**練習題目**
請從「馬丁·斯科塞斯蹭漫威上熱搜,說起來也很無奈。」起至「直接在奈飛網站上播放。」止，將文件節錄中的這段文字一字不差地照錄。

**文件節錄**

_ _ _ _

他說漫威電影不是cinema,不是藝術品,更像是
“主題公園”
(theme park)。
馬丁·斯科塞斯蹭漫威上熱搜,說起來也很無奈。
他的新片子《愛爾蘭人》投資超1億美金,卻並不是一部“好萊塢電影”,因為投資方不是好萊塢,而是
奈飛
(Netflix)。
如果你不熟悉奈飛的話,你只要知道它類似於
“美國的愛奇藝
/優酷/騰訊影片”,做線上影片的流媒體網站,它最有名的作品就是美劇《紙牌屋》。
不出意外的話,《愛爾蘭人》這部11月底上線的新片,壓根就
不會在全美電影院公映,
直接在奈飛網站上播放。
當導演的有多重視大銀幕放映,自不用說。而一個美國大導演為什麼甘願放棄銀幕,轉投影片網站獨家播放呢?
理由很簡單,
要恰飯,麼的錢。
《愛爾蘭人》片長3個半小時,兩大男主都是
奧斯卡影帝,
就這樣的陣容,好萊塢覺得電影不好賣,所以不給錢,只有奈飛肯給錢。

_ _ _ _

**資料集**
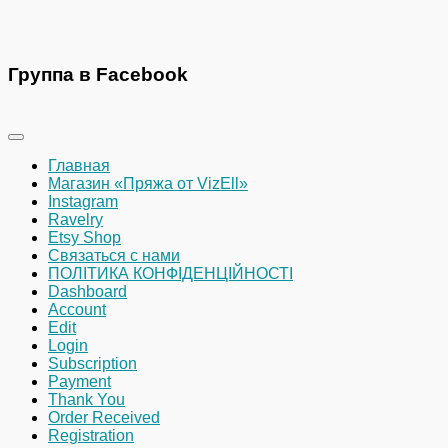
Группа в Facebook
Главная
Магазин «Пряжа от VizEll»
Instagram
Ravelry
Etsy Shop
Связаться с нами
ПОЛІТИКА КОНФІДЕНЦІЙНОСТІ
Dashboard
Account
Edit
Login
Subscription
Payment
Thank You
Order Received
Registration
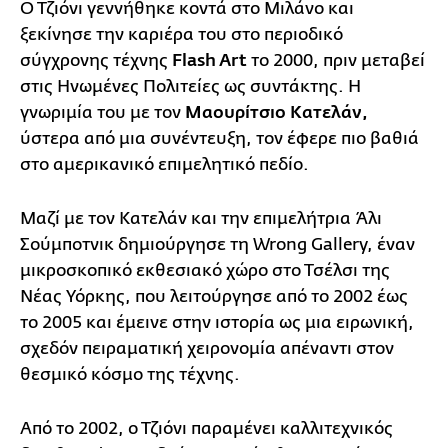
Ο Τζιόνι γεννήθηκε κοντά στο Μιλάνο και
ξεκίνησε την καριέρα του στο περιοδικό
σύγχρονης τέχνης
Flash Art
το 2000, πριν μεταβεί
στις Ηνωμένες Πολιτείες ως συντάκτης. Η
γνωριμία του με τον
Μαουρίτσιο Κατελάν,
ύστερα από μια συνέντευξη, τον έφερε πιο βαθιά
στο αμερικανικό επιμελητικό πεδίο.
Μαζί με τον Κατελάν και την επιμελήτρια Άλι
Σούμποτνικ δημιούργησε τη Wrong Gallery, έναν
μικροσκοπικό εκθεσιακό χώρο στο Τσέλσι της
Νέας Υόρκης, που λειτούργησε από το 2002 έως
το 2005 και έμεινε στην ιστορία ως μια ειρωνική,
σχεδόν πειραματική χειρονομία απέναντι στον
θεσμικό κόσμο της τέχνης.
Από το 2002, ο Τζιόνι παραμένει καλλιτεχνικός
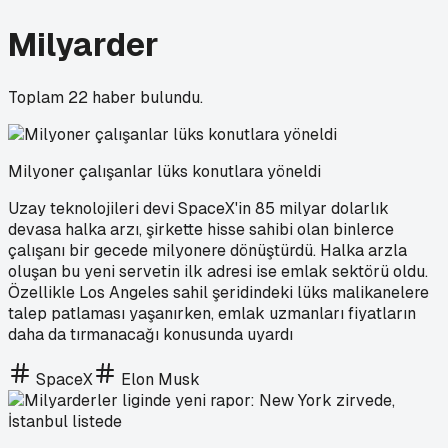
Milyarder
Toplam
22
haber bulundu.
Milyoner çalışanlar lüks konutlara yöneldi
Uzay teknolojileri devi SpaceX'in 85 milyar dolarlık
devasa halka arzı, şirkette hisse sahibi olan binlerce
çalışanı bir gecede milyonere dönüştürdü. Halka arzla
oluşan bu yeni servetin ilk adresi ise emlak sektörü oldu.
Özellikle Los Angeles sahil şeridindeki lüks malikanelere
talep patlaması yaşanırken, emlak uzmanları fiyatların
daha da tırmanacağı konusunda uyardı
SpaceX
Elon Musk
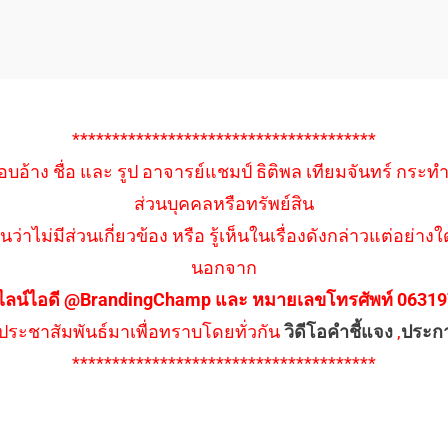
**************************************
อบอ้าง ชื่อ และ รูป อาจารย์แชมป์ ธิติพล เทียมจันทร์ กระท
ส่วนบุคคลหรือทรัพย์สิน
นว่าไม่มีส่วนเกี่ยวข้อง หรือ รู้เห็นในเรื่องดังกล่าวแต่อย
นอกจาก
ไลน์ไอดี @BrandingChamp และ หมายเลขโทรศัพท์ 0631979
ึงประชาสัมพันธ์มาเพื่อทราบโดยทั่วกัน
วิดีโอคำชี้แจง
,
ประก
**************************************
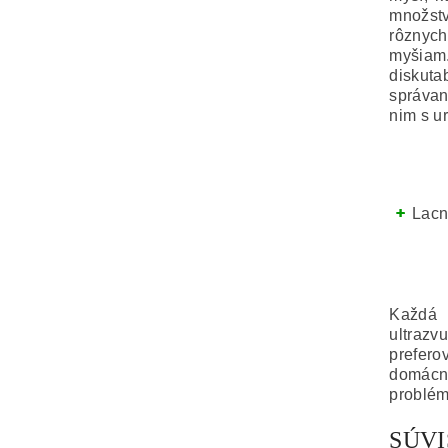
množstv
rôznych
myšia
diskuta
správan
nim s u
Lacn
Každá 
ultraz
prefero
domácn
problém
SÚV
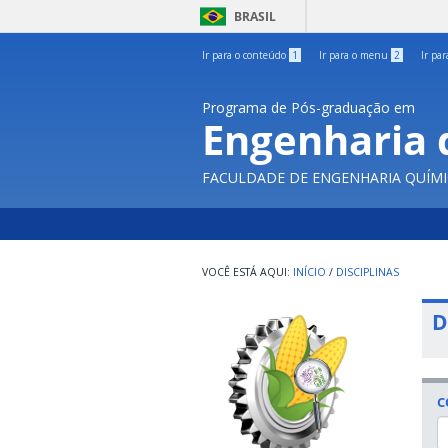
BRASIL
Ir para o conteúdo
1
Ir para o menu
2
Ir pa
Programa de Pós-graduação em
Engenharia 
FACULDADE DE ENGENHARIA QUÍMI
INÍCIO
/
DISCIPLINAS
D
C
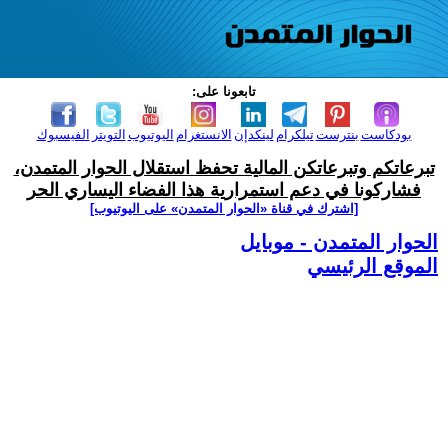
تابعونا على:
بودكاست
بنترست
تيلكرام
لينكدإن
الانستغرام
اليوتيوب
التويتر
الفيسبوك
تبرعاتكم وتبرعاتكن المالية تحفظ استقلال الحوار المتمدن،
فشاركونا في دعم استمرارية هذا الفضاء اليساري الحر
[اشترك في قناة ‫«الحوار المتمدن» على اليوتيوب]
الحوار المتمدن - موبايل
الموقع الرئيسي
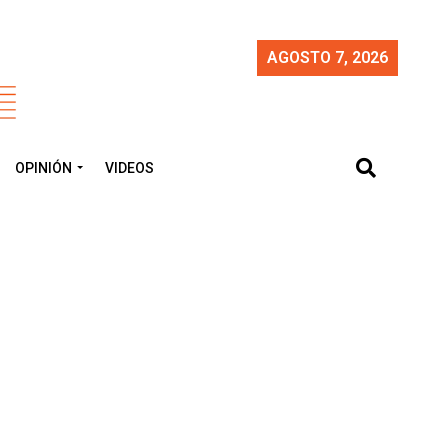
AGOSTO 7, 2026
OPINIÓN
VIDEOS
n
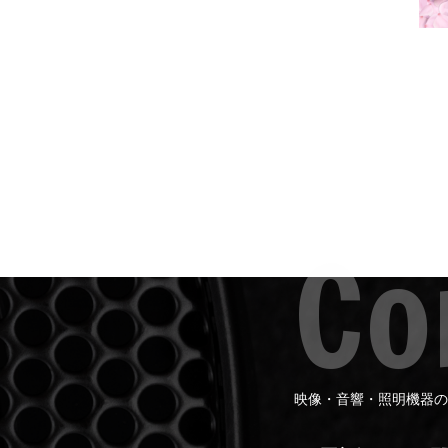
映像・音響・照明機器の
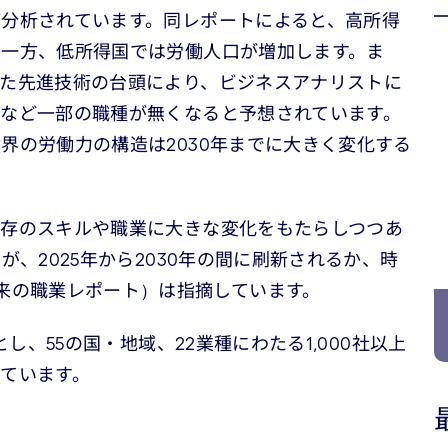
分析されています。同レポートによると、高所得
む一方、低所得国では労働人口が増加します。ま
た先進技術の台頭により、ビジネスアナリストに
など一部の職種が無くなると予想されています。
界の労働力の構造は2030年までに大きく変化する
既存のスキルや職業に大きな変化をもたらしつつあ
、2025年から2030年の間に刷新されるか、時
ort（未来の職業レポート）は指摘しています。
し、55の国・地域、22業種にわたる1,000社以上
ています。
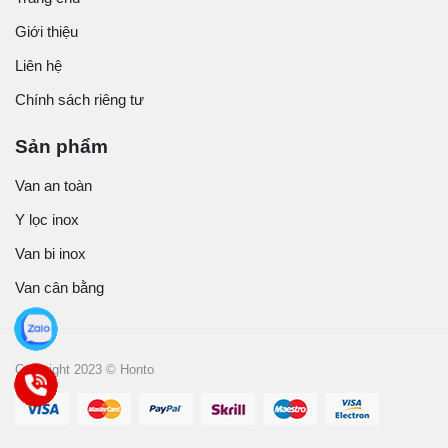
Giới thiệu
Liên hệ
Chính sách riêng tư
Sản phẩm
Van an toàn
Y lọc inox
Van bi inox
Van cân bằng
Copyright 2023 © Honto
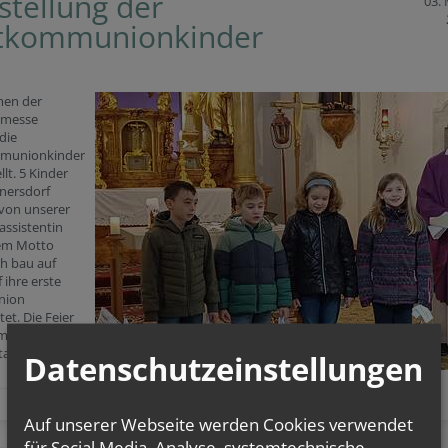
stellung der
03.
tkommunionkinder
en der
nmesse
die
munionkinder
llt. 5 Kinder
nersdorf
von unserer
assistentin
em Motto
ich bau auf
 ihre erste
ion
tet. Die Feier
am 9. Mai um
tatt.
Datenschutzeinstellungen
Auf unserer Webseite werden Cookies verwendet
für Social Media, Analyse, systemtechnische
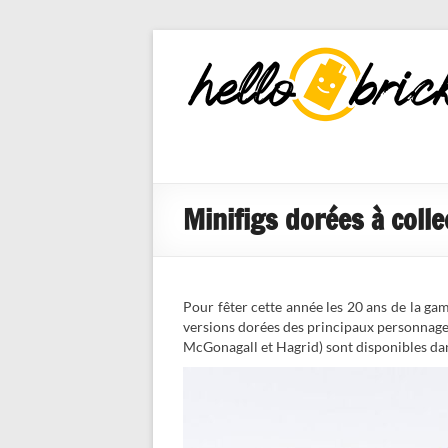
HelloBricks
Blog LEGO,
nouveaut�s
2022, MOCs
et reviews
Minifigs dorées à coll
Pour fêter cette année les 20 ans de la g
versions dorées des principaux personnages.
McGonagall et Hagrid) sont disponibles dan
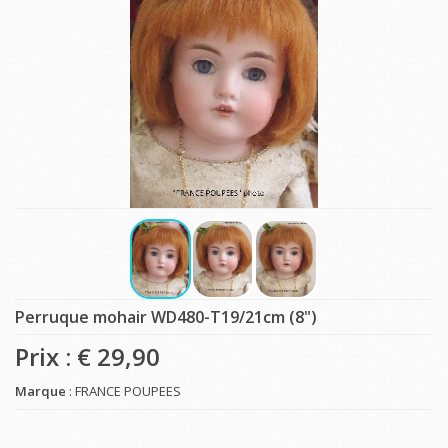
Perruque mohair WD480-T19/21cm (8")
Prix : €
29,90
Marque
: FRANCE POUPEES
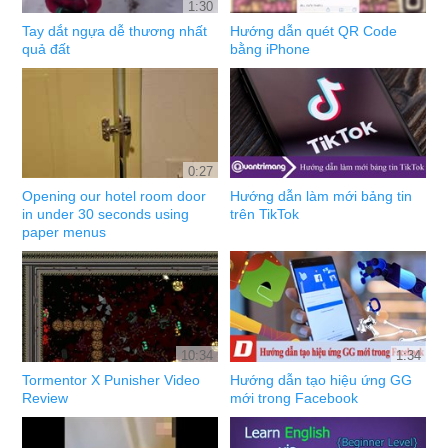
1:30
Tay dắt ngựa dễ thương nhất
Hướng dẫn quét QR Code
quả đất
bằng iPhone
0:27
Opening our hotel room door
Hướng dẫn làm mới bảng tin
in under 30 seconds using
trên TikTok
paper menus
10:34
1:34
Tormentor X Punisher Video
Hướng dẫn tạo hiệu ứng GG
Review
mới trong Facebook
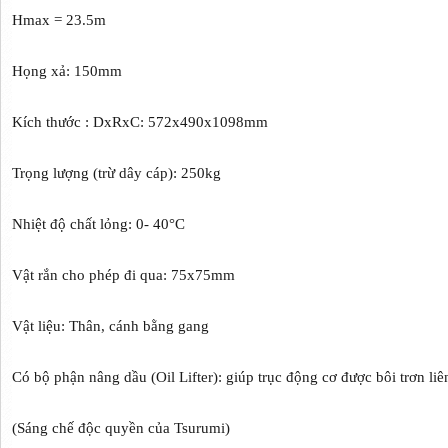
Hmax = 23.5m
Họng xả: 150mm
Kích thước : DxRxC: 572x490x1098mm
Trọng lượng (trừ dây cáp): 250kg
Nhiệt độ chất lỏng: 0- 40°C
Vật rắn cho phép đi qua: 75x75mm
Vật liệu: Thân, cánh bằng gang
Có bộ phận nâng dầu (Oil Lifter): giúp trục động cơ được bôi trơn li
(Sáng chế độc quyền của Tsurumi)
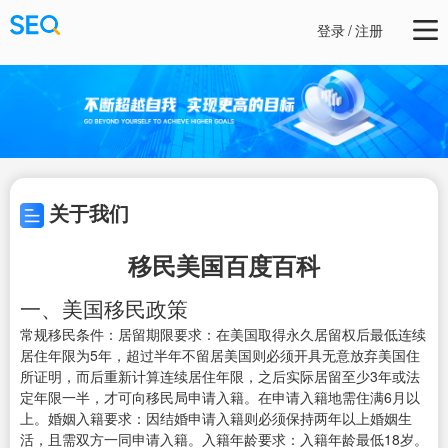
登录
/
注册
关于我们
移民美国百度百科
一、美国移民政策
常规移民条件：居留期限要求：在美国取得永久居留权后最低连续
居住年限为5年，超过半年不留居美国则必须开具无意放弃美国住
所证明，而后重新计算连续居住年限，之后实际居留至少3年或法
定年限一半，才可向移民局申请入籍。在申请入籍地需住满6月以
上。婚姻入籍要求：因结婚申请入籍则必须保持两年以上婚姻生
活，且需双方一同申请入籍。入籍年龄要求：入籍年龄最低18岁。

_ _ _ _

**參考解答**
馬丁·斯科塞斯蹭漫威上熱搜,說起來也很無奈。
他的新片子《愛爾蘭人》投資超1億美金,卻並不是一部“好萊塢電影”,因為投資方不是好萊塢,而是
奈飛
(Netflix)。
如果你不熟悉奈飛的話,你只要知道它類似於
“美國的愛奇藝
/優酷/騰訊影片”,做線上影片的流媒體網站,它最有名的作品就是美劇《紙牌屋》。
不出意外的話,《愛爾蘭人》這部11月底上線的新片,壓根就
不會在全美電影院公映,
直接在奈飛網站上播放。